## begin

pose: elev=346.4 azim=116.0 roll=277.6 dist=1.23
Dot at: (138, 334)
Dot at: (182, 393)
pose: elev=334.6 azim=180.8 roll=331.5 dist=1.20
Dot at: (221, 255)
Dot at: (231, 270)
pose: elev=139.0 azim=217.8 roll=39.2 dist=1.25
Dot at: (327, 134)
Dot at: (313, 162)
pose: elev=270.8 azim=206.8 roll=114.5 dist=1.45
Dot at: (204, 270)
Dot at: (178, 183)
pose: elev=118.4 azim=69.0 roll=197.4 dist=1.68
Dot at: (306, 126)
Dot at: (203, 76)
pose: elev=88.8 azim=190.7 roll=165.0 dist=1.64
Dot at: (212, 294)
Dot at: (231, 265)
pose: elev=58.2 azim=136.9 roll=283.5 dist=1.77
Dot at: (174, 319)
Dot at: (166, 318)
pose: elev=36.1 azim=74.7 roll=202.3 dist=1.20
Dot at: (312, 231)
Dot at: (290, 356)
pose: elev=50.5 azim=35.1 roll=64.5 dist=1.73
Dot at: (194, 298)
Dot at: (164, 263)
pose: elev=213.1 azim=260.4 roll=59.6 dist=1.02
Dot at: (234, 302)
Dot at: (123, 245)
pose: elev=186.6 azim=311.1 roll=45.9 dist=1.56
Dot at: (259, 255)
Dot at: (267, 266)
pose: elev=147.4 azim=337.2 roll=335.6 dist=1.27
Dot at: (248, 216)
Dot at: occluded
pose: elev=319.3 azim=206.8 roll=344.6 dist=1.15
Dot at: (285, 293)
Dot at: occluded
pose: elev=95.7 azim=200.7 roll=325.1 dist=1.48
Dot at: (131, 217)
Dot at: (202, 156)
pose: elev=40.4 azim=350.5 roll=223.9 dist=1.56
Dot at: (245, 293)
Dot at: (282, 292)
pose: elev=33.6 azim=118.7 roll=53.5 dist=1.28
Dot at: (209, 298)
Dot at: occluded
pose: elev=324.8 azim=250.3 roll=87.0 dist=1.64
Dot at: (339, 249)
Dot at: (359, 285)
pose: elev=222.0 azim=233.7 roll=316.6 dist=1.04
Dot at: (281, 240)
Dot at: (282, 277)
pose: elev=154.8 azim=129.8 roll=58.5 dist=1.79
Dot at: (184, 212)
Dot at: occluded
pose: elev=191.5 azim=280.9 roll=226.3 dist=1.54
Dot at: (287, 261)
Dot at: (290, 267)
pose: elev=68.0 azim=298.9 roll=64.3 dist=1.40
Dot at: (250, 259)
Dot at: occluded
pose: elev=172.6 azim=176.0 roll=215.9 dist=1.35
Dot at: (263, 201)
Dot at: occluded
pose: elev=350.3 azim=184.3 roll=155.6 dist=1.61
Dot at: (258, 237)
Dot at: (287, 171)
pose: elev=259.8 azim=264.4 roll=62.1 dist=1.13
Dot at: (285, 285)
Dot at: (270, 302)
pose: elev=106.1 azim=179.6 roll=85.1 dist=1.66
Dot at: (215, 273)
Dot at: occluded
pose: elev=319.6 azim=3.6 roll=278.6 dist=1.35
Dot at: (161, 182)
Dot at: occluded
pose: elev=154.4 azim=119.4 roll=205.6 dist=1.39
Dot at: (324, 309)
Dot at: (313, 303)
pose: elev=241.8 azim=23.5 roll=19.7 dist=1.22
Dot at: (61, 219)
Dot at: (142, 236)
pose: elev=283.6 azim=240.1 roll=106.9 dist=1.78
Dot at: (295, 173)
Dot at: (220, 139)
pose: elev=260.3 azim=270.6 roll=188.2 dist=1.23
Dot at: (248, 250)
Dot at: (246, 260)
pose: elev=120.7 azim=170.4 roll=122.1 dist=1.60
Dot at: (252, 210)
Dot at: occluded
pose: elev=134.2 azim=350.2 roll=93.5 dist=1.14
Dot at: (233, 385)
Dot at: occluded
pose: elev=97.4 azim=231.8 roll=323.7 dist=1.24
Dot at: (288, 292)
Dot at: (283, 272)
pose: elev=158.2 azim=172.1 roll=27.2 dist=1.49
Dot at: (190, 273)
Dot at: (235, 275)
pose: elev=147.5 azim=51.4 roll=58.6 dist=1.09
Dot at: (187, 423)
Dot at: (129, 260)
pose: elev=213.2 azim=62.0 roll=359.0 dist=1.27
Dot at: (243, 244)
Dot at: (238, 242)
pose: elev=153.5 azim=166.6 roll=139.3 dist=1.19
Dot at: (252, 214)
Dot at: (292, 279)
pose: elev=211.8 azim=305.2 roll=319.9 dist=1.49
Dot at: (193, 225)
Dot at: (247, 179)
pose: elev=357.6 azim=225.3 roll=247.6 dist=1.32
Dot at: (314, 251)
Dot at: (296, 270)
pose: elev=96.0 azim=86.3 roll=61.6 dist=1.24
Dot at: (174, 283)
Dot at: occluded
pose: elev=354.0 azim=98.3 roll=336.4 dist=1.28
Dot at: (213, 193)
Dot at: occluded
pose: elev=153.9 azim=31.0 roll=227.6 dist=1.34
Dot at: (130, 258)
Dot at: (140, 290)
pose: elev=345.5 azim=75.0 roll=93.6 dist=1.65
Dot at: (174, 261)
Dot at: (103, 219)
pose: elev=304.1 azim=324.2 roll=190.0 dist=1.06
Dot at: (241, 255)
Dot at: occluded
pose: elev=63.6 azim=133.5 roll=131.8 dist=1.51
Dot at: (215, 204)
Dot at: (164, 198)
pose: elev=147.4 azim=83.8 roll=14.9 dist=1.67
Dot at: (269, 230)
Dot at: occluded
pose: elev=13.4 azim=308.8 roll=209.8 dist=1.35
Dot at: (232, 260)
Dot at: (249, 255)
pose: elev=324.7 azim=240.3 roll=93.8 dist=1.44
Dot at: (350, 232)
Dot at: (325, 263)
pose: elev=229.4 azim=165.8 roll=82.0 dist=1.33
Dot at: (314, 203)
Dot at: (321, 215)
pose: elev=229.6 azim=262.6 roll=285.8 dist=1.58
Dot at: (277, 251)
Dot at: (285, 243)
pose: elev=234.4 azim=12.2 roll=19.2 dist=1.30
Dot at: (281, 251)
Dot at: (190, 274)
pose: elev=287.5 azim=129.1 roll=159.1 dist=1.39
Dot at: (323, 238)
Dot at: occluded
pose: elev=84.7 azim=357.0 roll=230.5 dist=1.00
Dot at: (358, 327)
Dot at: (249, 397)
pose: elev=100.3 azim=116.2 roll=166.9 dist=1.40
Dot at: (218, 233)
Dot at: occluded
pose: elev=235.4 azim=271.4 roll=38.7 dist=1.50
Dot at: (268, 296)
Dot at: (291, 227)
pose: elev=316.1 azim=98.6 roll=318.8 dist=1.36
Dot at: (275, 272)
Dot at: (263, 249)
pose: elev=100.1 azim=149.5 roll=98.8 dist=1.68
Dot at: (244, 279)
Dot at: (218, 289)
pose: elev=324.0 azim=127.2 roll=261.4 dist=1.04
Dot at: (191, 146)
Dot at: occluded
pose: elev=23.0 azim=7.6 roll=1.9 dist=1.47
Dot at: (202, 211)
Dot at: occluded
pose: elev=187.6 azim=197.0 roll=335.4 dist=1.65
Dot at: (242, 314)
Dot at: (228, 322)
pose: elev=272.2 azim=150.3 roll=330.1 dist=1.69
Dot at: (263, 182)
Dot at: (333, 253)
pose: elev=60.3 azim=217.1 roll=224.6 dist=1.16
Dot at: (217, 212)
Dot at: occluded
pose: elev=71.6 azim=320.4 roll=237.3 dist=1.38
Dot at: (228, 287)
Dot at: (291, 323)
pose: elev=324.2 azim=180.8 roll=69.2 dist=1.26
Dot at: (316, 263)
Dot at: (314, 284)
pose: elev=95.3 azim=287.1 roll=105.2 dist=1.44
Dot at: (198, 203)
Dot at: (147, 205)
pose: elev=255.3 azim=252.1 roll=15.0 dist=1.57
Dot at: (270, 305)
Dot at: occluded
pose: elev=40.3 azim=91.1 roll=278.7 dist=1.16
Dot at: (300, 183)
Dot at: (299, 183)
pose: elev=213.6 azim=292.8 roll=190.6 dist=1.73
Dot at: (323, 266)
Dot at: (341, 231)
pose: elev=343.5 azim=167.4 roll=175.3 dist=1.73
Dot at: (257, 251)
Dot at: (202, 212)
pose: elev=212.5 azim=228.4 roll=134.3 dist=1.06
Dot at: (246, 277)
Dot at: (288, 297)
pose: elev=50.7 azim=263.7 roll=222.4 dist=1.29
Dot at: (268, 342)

## end

▶ **Aim**: Copy the lines of the listing above verbatim, from the line containing "pose: elev=147.5 azim=51.4" through the line containing "Dot at: (103, 219)", both included.

▶ **Final answer**:
pose: elev=147.5 azim=51.4 roll=58.6 dist=1.09
Dot at: (187, 423)
Dot at: (129, 260)
pose: elev=213.2 azim=62.0 roll=359.0 dist=1.27
Dot at: (243, 244)
Dot at: (238, 242)
pose: elev=153.5 azim=166.6 roll=139.3 dist=1.19
Dot at: (252, 214)
Dot at: (292, 279)
pose: elev=211.8 azim=305.2 roll=319.9 dist=1.49
Dot at: (193, 225)
Dot at: (247, 179)
pose: elev=357.6 azim=225.3 roll=247.6 dist=1.32
Dot at: (314, 251)
Dot at: (296, 270)
pose: elev=96.0 azim=86.3 roll=61.6 dist=1.24
Dot at: (174, 283)
Dot at: occluded
pose: elev=354.0 azim=98.3 roll=336.4 dist=1.28
Dot at: (213, 193)
Dot at: occluded
pose: elev=153.9 azim=31.0 roll=227.6 dist=1.34
Dot at: (130, 258)
Dot at: (140, 290)
pose: elev=345.5 azim=75.0 roll=93.6 dist=1.65
Dot at: (174, 261)
Dot at: (103, 219)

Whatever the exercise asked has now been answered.